Le sbarre del Concordato

Di Giorgio Spini - 3 marzo 2008

È stato chiesto ai cristiani evangelici perchè sono insieme ai radicali che hanno in programma cose molto gravi.

Sarebbe molto facile rispondere con la verità di La Palisse, ma è del tutto ovvio che l’on.Bandiera non ha sposato la teologia calvinista che io professo e che Pannella non è sul punto di entrare in una chiesa evangelica.
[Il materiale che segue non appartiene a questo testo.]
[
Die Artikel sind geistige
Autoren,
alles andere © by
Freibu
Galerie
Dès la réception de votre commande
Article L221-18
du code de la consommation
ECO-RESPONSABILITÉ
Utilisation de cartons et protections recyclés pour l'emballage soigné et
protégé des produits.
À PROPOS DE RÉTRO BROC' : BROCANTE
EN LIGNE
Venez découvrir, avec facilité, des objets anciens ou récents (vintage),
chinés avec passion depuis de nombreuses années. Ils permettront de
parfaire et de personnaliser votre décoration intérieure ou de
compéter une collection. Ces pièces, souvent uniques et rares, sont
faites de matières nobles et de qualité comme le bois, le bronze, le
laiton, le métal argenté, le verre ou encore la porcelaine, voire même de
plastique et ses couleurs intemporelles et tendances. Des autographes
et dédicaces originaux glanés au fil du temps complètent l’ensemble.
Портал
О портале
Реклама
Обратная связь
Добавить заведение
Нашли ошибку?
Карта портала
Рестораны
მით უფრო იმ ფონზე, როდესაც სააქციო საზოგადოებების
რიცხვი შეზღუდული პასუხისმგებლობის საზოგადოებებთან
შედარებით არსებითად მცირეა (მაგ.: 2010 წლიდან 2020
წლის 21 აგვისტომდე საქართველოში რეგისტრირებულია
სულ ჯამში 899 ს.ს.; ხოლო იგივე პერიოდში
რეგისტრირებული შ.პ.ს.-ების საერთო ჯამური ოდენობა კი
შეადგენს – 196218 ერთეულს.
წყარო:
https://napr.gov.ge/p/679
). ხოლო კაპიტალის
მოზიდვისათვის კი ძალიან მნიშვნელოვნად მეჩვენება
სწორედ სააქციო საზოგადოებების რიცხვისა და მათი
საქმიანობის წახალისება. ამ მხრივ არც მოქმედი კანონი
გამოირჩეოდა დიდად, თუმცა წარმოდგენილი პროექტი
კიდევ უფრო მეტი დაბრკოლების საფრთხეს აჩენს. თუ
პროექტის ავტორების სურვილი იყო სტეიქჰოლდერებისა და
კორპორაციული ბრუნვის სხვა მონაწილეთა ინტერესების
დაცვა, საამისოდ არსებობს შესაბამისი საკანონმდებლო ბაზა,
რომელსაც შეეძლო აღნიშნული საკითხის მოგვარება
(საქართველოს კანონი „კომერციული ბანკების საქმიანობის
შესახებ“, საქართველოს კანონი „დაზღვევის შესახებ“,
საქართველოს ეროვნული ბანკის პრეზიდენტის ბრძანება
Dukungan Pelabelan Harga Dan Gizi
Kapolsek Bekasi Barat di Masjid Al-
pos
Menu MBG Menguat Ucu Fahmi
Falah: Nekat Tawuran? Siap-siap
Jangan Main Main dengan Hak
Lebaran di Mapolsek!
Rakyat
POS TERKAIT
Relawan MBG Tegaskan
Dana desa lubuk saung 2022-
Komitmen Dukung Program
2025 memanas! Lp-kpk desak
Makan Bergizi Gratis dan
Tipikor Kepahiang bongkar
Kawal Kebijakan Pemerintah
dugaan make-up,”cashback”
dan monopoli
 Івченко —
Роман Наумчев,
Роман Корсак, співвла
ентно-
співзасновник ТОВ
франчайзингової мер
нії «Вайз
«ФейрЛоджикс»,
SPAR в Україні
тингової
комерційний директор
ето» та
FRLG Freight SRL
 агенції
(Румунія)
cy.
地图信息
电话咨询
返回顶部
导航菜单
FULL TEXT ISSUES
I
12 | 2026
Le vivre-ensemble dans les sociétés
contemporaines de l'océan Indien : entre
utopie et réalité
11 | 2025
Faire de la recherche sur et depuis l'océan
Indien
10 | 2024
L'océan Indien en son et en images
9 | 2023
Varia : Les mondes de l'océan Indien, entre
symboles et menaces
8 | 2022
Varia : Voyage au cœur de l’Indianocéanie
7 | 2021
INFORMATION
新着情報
Quello che stupisce è l’appunto mosso ai soli radicali: Pannella è considerato alla stregua di un lebbroso mentre, per Bandiera, lo scandalo è minore. Come mai? Se, come suppongo, Bandiera è mazziniano, tra la posizione mazziniana e la teologia della chiesa, cattolica o protestante, c’è un abisso. Infatti, da un punto di vista strettamente teologico, il Dio umanitario di Mazzini è una bestemmia infinitamente più grossa di quelle - se sono bestemmie - pronunciate da Pannella. Non vorrei essere cattivo e far delle insinuazioni ma non posso non notare il fatto che Bandiera non si rimprovera perché è repubblicano. In altri tempi, i repubblicani erano violenti e rivoluzionari, ma adesso, insomma…, Pannella, invece, fa i digiuni e tante altre cose…
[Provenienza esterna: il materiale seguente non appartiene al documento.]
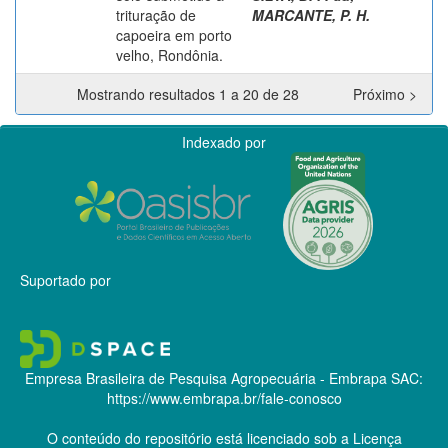
trituração de
MARCANTE, P. H.
capoeira em porto
velho, Rondônia.
Mostrando resultados 1 a 20 de 28
Próximo >
Indexado por
Suportado por
Empresa Brasileira de Pesquisa Agropecuária - Embrapa
SAC:
https://www.embrapa.br/fale-conosco
O conteúdo do repositório está licenciado sob a Licença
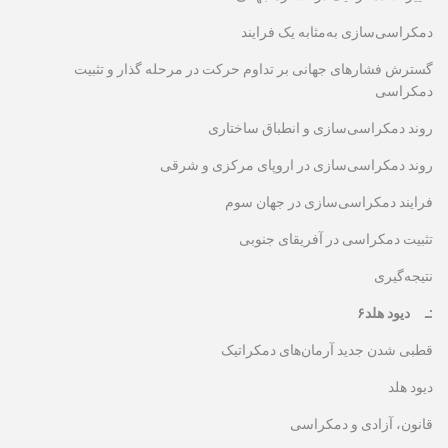
دمکراسی‌سازی به‌مثابه یک فرایند
گسترش فشارهای جهانی بر تداوم حرکت در مرحله گذار و تثبیت
دمکراسی
روند دمکراسی‌سازی و انطباق ساختاری
روند دمکراسی‌سازی در اروپای مرکزی و شرقی
فرایند دمکراسی‌سازی در جهان سوم
تثبیت دمکراسی در آفریقای جنوبی
نتیجه‌گیری
۶ـ دیود هلد:
قطبی شدن جدید آرمان‌های دمکراتیک
دیود هلد
قانون، آزادی و دمکراسی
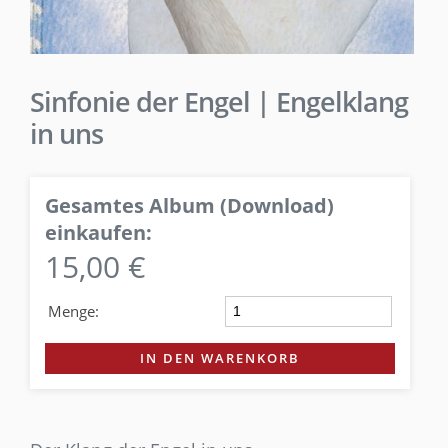
Sinfonie der Engel | Engelklang
in uns
Gesamtes Album (Download)
einkaufen:
15,00 €
Menge:
IN DEN WARENKORB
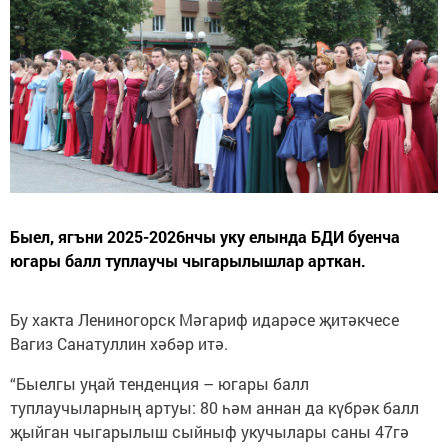
Быел, ягъни 2025-2026нчы уку елында БДИ буенча
югары балл туплаучы чыгарылышлар арткан.
Бу хакта Лениногорск Мәгариф идарәсе җитәкчесе
Вагиз Санатуллин хәбәр итә.
“Быелгы уңай тенденция – югары балл
туплаучыларның артуы: 80 һәм аннан да күбрәк балл
җыйган чыгарылыш сыйныф укучылары саны 47гә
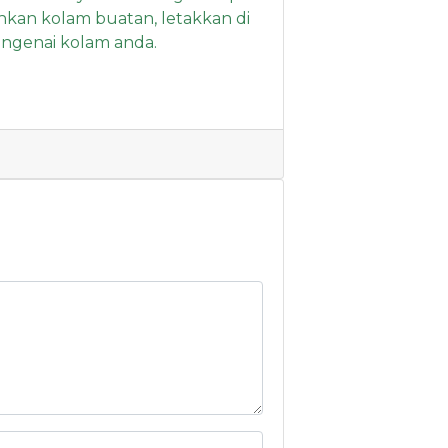
hkan kolam buatan, letakkan di
engenai kolam anda.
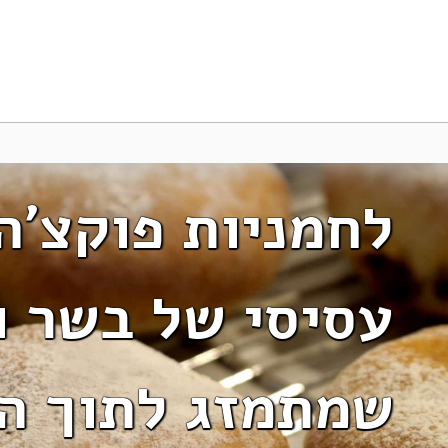
לחמניות פוקצ’ה 
עסיסי של בשר ו
שמתמזג לתוך ה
A questo punto - non so se interpreto il pensiero di tutti i fratelli evangelici - sono convinto che uomini, come Marco Pannella, sono stati scelti come strumento di Dio per fare vergognare la mia chiesa evangelica, le sue infinite mancanze di coraggio e le sue infinite mancanze di coerenza. Noi abbiamo fatto un giorno di digiuno, all’ultimo sinodo evengelico, per protesta contro l’incarceramento degli obiettori di coscienza; l’abbiamo fatto una volta! Pannella ci ha dato l’esempio di una vita spesa e bruciata intensamente, pagando duramente di persona. L’ha mandato Iddio sulla nostra strada per insegnarci che è così che dobbiamo fare e lo ringraziamo del sermone che egli, probabilmente senza accorgersene, ha predicato.